SCAA also claimed patience in Anglesea was “wearing thin” as an “arrogant” Alcoa continued “to vacillate on the future of the dirty, redundant coal plant”.
Alcoa told the Independent the plant emitted arsenic, lead and mercury but only at significantly lower levels than deemed dangerous to health.
“These substances are emitted from the Anglesea power station, as reported in the National Pollutant Inventory,” the company said.
“In the Anglesea Human Health Risk Assessment (HHRA), published in August 2013, modelled ground level concentrations for arsenic, lead and mercury are orders of magnitude lower than the State Environmental Protection Policy (Air Quality Management) (SEPP (AQM)) design criteria.
“For example, arsenic is less than 1.5 per cent, lead less than .7 per cent and mercury less than .3 per cent of the SEPP AQM design criteria, demonstrating negligible risk to human health.
“The HHRA was a voluntary initiative by Alcoa to assess emission levels from its operations in Anglesea. “
The report is available at Alcoa’s website.
Meanwhile, Alcoa’s coal-fired power station remains on the market, with more than 80 jobs threatened if a buyer cannot be found.

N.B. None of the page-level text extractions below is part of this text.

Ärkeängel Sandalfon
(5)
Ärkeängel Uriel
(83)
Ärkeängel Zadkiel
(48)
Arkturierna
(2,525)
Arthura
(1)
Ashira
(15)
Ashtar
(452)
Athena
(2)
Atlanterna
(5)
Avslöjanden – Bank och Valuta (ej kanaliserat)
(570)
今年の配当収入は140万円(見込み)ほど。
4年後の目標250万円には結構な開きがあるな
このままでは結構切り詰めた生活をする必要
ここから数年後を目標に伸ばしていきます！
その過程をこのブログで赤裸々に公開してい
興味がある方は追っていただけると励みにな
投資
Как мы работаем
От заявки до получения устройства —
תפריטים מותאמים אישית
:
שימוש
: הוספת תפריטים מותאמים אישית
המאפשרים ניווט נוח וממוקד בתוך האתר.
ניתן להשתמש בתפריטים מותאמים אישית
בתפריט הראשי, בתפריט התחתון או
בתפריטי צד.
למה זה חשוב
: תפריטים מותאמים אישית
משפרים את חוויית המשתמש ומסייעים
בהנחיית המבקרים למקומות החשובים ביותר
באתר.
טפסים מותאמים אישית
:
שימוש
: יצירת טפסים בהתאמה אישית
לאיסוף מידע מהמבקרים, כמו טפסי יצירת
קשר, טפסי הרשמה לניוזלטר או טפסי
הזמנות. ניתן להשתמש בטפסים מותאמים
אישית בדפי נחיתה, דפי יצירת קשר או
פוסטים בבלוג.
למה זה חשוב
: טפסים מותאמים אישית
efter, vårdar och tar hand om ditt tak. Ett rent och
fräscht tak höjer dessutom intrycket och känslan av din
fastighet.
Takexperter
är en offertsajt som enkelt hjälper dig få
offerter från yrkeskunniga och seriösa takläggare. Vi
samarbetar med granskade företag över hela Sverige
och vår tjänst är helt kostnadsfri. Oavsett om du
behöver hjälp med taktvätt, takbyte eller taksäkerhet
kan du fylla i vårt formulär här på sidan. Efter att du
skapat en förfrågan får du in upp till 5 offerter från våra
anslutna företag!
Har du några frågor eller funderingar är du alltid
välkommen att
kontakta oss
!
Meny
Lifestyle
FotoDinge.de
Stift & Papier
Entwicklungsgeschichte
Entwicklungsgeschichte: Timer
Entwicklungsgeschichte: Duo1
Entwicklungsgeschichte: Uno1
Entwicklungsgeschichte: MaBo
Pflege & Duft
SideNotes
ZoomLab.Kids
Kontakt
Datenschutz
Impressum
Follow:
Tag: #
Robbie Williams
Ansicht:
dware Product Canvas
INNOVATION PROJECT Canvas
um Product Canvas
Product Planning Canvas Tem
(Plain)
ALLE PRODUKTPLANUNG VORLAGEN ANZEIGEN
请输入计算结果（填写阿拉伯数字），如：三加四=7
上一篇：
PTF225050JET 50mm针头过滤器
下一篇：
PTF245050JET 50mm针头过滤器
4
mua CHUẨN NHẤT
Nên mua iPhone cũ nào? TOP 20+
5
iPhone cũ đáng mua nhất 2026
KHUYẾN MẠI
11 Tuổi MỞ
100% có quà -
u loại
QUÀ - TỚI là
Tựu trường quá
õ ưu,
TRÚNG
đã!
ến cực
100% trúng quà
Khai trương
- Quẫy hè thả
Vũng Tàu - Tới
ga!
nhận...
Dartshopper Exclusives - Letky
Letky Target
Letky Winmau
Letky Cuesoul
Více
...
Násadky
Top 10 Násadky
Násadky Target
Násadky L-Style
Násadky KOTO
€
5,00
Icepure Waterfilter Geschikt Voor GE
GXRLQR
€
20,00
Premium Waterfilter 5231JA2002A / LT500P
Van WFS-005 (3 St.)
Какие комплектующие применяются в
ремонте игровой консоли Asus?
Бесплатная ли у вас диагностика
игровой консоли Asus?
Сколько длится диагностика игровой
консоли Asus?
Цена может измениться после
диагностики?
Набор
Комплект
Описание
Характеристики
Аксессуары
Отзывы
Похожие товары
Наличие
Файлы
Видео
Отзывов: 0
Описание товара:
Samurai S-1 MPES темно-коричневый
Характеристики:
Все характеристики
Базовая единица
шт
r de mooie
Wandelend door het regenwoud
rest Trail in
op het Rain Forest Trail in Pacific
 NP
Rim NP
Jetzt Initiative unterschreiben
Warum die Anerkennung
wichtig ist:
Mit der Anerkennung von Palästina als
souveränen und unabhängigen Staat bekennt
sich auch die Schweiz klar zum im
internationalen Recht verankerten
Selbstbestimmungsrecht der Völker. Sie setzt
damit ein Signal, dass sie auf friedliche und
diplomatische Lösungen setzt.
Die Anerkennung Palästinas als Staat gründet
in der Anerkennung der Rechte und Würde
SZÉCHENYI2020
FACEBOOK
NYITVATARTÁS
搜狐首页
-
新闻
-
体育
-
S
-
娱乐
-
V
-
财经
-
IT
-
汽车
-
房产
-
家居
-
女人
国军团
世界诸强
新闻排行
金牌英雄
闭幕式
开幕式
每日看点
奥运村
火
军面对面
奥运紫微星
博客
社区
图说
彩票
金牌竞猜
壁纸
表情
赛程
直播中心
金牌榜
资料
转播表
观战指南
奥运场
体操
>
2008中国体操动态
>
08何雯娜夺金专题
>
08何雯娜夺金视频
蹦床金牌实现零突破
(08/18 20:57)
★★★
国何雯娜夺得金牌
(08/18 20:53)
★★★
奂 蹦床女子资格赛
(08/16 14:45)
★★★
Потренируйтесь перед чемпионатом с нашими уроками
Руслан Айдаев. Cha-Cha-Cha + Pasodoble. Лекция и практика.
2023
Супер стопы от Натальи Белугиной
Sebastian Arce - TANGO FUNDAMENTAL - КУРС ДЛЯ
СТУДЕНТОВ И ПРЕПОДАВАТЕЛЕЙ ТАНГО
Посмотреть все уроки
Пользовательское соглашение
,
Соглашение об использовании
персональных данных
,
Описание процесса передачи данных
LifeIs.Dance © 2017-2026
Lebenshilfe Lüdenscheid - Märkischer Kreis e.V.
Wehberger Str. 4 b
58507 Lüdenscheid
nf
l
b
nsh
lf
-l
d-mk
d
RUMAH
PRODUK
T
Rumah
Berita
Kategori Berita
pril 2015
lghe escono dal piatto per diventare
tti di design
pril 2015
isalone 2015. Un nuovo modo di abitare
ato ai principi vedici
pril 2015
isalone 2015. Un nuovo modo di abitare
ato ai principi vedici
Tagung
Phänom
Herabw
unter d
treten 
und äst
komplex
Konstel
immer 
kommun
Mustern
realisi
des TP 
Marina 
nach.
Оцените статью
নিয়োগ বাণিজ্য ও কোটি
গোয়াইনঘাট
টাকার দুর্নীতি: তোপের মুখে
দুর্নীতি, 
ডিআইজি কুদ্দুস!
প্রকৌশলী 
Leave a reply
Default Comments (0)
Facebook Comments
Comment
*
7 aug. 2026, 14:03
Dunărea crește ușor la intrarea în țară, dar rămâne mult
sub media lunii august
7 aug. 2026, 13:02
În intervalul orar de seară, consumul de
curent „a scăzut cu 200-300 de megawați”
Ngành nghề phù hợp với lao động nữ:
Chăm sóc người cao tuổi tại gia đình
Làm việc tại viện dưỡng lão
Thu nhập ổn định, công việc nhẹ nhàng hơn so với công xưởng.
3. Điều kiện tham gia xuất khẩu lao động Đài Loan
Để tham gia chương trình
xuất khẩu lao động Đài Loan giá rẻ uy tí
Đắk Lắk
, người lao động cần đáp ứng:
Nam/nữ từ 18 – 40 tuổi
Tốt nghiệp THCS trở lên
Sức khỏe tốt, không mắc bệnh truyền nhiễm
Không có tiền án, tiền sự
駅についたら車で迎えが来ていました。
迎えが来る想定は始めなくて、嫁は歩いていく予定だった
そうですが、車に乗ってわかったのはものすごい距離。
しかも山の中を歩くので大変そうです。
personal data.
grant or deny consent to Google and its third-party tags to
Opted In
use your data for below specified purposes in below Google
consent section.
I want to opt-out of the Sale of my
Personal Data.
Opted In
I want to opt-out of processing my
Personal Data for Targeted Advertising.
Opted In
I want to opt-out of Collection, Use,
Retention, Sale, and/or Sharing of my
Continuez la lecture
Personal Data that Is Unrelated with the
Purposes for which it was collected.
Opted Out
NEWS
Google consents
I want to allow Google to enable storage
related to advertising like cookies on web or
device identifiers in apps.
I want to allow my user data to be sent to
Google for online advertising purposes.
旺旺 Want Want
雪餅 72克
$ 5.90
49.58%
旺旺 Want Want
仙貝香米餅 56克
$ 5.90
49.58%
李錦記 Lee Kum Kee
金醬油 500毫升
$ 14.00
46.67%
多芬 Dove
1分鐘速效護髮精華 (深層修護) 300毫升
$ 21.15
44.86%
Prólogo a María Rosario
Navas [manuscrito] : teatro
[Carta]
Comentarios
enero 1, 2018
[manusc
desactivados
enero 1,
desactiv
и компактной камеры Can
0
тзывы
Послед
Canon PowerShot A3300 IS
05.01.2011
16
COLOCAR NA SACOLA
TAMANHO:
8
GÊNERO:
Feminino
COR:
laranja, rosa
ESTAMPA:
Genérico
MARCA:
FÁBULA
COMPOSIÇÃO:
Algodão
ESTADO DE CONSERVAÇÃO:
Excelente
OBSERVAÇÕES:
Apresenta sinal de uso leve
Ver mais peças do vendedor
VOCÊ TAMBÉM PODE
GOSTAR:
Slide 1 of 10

A union representative of the works has accused SCAA of threatening their jobs with its campaign to close the plant.
Alcoa no longer needs the power after closing its Point Henry plant this year.
The aluminium company insists it has potential buyers in the wings.
“Alcoa has received several bids for the Anglesea power station and coal mine and we continue to work through the process,” spokesperson Kate Betts told the Independent.
“This is a complex process, with many considerations, but we continue to be focused on working through it as quickly as possible so that our employees and the community can have some certainty about the future of the Anglesea operations.
“If a sale is not possible, we will evaluate options at that time.”
The EPA said the power station operated under an EPA licence that specified allowable air emissions.
“Alcoa’s most recent air monitoring results show that air emissions from the Anglesea power station comply with EPA licence limits and policy standards,” a spokesperson said.
“The company reports against the requirements of the licence in the Annual Performance Statement, which is available on EPA’s website, epa.vic.gov.au.
“The company also reports to the National Pollutant Inventory, which is available at npi.gov.au.”